Sounds like she took a good look...


----------



## Gordon Nore (Sep 3, 2009)

Sukerkin said:


> Still has flashbacks ... for crying out loud!  Whatever happened to pointing and laughing (and calling the police if that doesn't solve the problem)?



Honest to God, Suk. Has this woman no shame? Like she got PTSD from staring at a pale willy.


----------



## Jenny_in_Chico (Sep 3, 2009)

Tames D said:


> I don't find her very attractive. Doe's that make me shallow?


 
Yes. How dare you?

BTW...has anyone else noticed that she has absolutely *enormous* earlobes? Or is it just me?


----------



## grydth (Sep 3, 2009)

Can it be proven that this greatly suffering woman was traumatized by her neighbor and not her own reflection?  

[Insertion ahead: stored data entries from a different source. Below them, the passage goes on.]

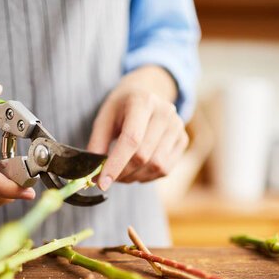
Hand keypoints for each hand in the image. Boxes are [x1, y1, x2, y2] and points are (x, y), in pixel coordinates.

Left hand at [87, 66, 188, 189]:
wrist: (146, 95)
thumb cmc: (122, 108)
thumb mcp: (104, 118)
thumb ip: (97, 142)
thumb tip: (95, 172)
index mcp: (142, 102)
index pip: (131, 139)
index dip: (116, 164)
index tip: (102, 183)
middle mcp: (165, 112)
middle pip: (143, 155)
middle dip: (122, 173)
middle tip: (108, 178)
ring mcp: (177, 126)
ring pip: (156, 166)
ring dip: (135, 177)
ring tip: (122, 174)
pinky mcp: (183, 139)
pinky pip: (165, 169)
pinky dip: (147, 177)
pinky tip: (136, 171)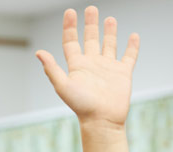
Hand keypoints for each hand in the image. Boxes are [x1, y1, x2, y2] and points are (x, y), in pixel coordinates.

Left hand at [36, 6, 138, 130]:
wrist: (102, 120)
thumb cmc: (82, 106)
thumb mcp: (63, 85)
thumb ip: (52, 69)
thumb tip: (39, 53)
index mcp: (77, 66)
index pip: (71, 42)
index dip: (70, 27)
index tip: (70, 12)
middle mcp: (92, 64)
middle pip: (90, 39)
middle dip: (90, 24)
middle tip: (91, 9)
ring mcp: (108, 68)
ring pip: (109, 45)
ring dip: (109, 32)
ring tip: (109, 18)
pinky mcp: (123, 74)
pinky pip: (129, 56)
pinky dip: (132, 46)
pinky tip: (133, 35)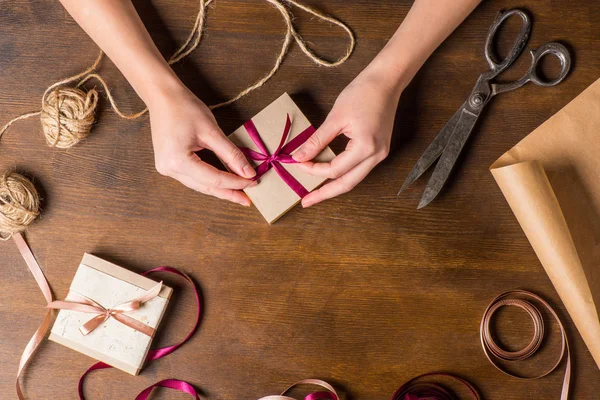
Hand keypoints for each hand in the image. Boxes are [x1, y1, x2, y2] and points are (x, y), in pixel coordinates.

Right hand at [148, 85, 255, 205]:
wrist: (162, 96)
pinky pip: (192, 178)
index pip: (214, 179)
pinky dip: (208, 180)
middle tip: (248, 199)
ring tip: (239, 193)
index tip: (253, 182)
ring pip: (199, 185)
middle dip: (228, 192)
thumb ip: (231, 154)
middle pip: (205, 187)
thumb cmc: (185, 108)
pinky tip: (222, 183)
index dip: (235, 182)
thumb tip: (248, 173)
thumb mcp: (212, 131)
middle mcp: (169, 169)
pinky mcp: (168, 164)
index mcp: (178, 161)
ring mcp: (166, 168)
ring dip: (219, 188)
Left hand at [293, 64, 402, 206]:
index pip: (335, 169)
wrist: (386, 81)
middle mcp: (376, 156)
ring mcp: (380, 154)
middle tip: (306, 202)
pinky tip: (329, 175)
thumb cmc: (362, 93)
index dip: (314, 169)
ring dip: (334, 186)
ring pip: (354, 179)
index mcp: (366, 148)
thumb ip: (317, 141)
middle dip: (325, 193)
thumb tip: (299, 157)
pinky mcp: (379, 150)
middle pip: (347, 184)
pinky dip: (343, 174)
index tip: (298, 162)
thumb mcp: (335, 117)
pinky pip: (359, 169)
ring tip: (316, 193)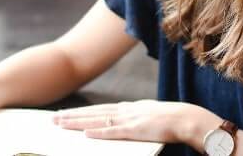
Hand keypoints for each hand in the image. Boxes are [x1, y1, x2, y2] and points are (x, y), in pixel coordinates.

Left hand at [52, 100, 220, 144]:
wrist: (188, 118)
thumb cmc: (172, 120)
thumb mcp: (149, 117)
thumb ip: (134, 119)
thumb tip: (122, 124)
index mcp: (129, 108)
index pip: (99, 109)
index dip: (81, 112)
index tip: (66, 114)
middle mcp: (126, 110)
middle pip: (93, 113)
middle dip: (72, 116)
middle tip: (54, 119)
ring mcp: (130, 119)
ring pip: (97, 120)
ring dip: (78, 122)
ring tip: (61, 124)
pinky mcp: (136, 129)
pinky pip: (114, 132)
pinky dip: (99, 132)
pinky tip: (86, 133)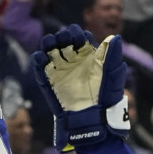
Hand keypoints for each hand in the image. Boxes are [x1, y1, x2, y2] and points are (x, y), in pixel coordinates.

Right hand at [32, 25, 130, 147]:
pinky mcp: (48, 80)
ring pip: (49, 48)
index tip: (79, 39)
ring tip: (50, 44)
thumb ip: (112, 55)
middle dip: (62, 36)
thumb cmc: (105, 98)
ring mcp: (60, 69)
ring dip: (48, 42)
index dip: (77, 33)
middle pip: (63, 39)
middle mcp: (73, 60)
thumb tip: (114, 37)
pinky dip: (38, 59)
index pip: (79, 36)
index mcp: (88, 55)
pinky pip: (39, 65)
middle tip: (64, 40)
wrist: (91, 120)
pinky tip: (42, 58)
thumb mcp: (112, 76)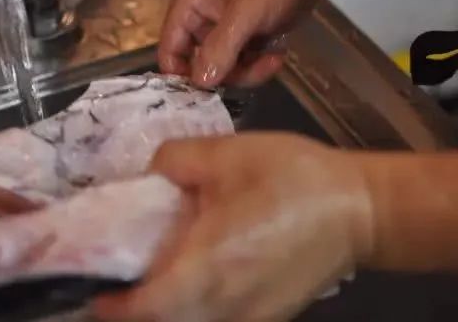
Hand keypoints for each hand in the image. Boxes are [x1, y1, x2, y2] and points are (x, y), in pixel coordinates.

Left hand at [94, 134, 372, 321]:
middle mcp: (227, 305)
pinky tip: (202, 277)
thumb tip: (151, 175)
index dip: (114, 308)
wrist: (360, 209)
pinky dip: (197, 309)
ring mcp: (252, 319)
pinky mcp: (270, 318)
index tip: (97, 292)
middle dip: (137, 311)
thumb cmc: (294, 178)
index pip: (148, 309)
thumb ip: (174, 161)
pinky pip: (220, 321)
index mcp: (210, 266)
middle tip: (124, 280)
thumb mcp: (228, 152)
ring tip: (161, 276)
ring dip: (167, 310)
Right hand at [158, 0, 330, 87]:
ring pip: (225, 69)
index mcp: (189, 8)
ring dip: (249, 71)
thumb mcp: (246, 11)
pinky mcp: (246, 37)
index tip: (202, 98)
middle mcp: (201, 22)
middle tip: (253, 70)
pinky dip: (259, 65)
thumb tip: (200, 83)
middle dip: (226, 75)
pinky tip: (277, 54)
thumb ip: (221, 47)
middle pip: (199, 67)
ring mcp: (225, 31)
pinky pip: (244, 63)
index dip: (180, 77)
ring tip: (272, 59)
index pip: (169, 51)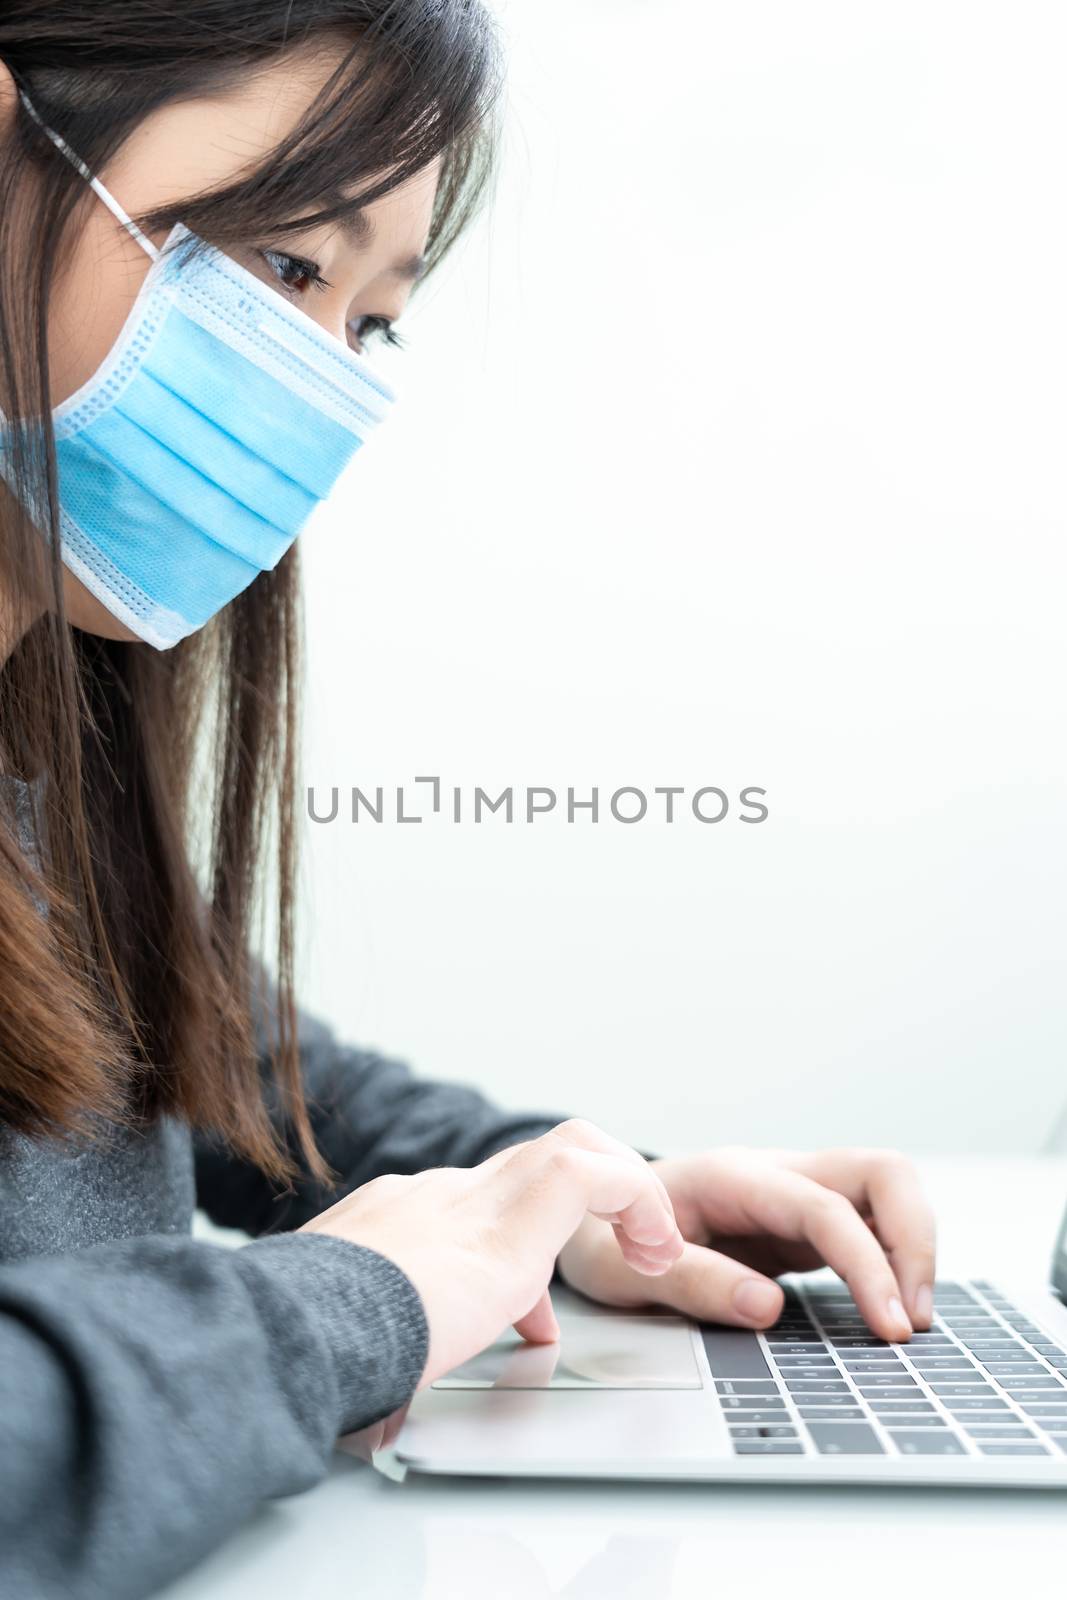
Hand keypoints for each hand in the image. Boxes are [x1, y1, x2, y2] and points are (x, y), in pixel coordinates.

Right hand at [300, 1119, 685, 1387]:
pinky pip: (594, 1176)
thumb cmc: (303, 1348)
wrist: (294, 1328)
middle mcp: (434, 1197)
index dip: (518, 1251)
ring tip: (653, 1253)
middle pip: (529, 1163)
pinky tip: (651, 1255)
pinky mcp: (512, 1216)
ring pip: (570, 1148)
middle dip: (586, 1191)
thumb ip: (365, 1339)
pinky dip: (635, 1201)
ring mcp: (470, 1196)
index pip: (471, 1211)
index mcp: (391, 1225)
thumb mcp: (337, 1337)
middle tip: (620, 1249)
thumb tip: (376, 1379)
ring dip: (625, 1191)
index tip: (535, 1318)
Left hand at [556, 1146, 936, 1341]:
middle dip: (915, 1239)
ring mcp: (793, 1195)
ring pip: (884, 1191)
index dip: (867, 1264)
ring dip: (912, 1249)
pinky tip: (888, 1309)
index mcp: (733, 1176)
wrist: (584, 1221)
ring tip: (908, 1321)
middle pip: (881, 1171)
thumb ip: (692, 1281)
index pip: (825, 1208)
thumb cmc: (601, 1240)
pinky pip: (868, 1225)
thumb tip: (766, 1306)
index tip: (889, 1326)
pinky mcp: (801, 1224)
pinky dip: (892, 1261)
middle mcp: (773, 1174)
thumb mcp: (625, 1270)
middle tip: (911, 1321)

Sounds like the two of them should hook up....


----------



## Sukerkin (Sep 3, 2009)

Gordon Nore said:


> Honest to God, Suk. Has this woman no shame? Like she got PTSD from staring at a pale willy.


 

Exactly mate :tup:.  What is up with people these days?


----------



## grydth (Sep 3, 2009)

Tames D said:


> I don't find her very attractive. Doe's that make me shallow?



No. it makes you a person of vision.... 20/20 to be exact. 

As a legal matter, I would think her neighbor would have a fine countersuit over what *he *had to look at all that time.


----------



## David43515 (Sep 3, 2009)

I`m just surprised at the way the charge was phrased. "Indecent  exposure..._with intent to cause alarm or distress"_. Seriously?


----------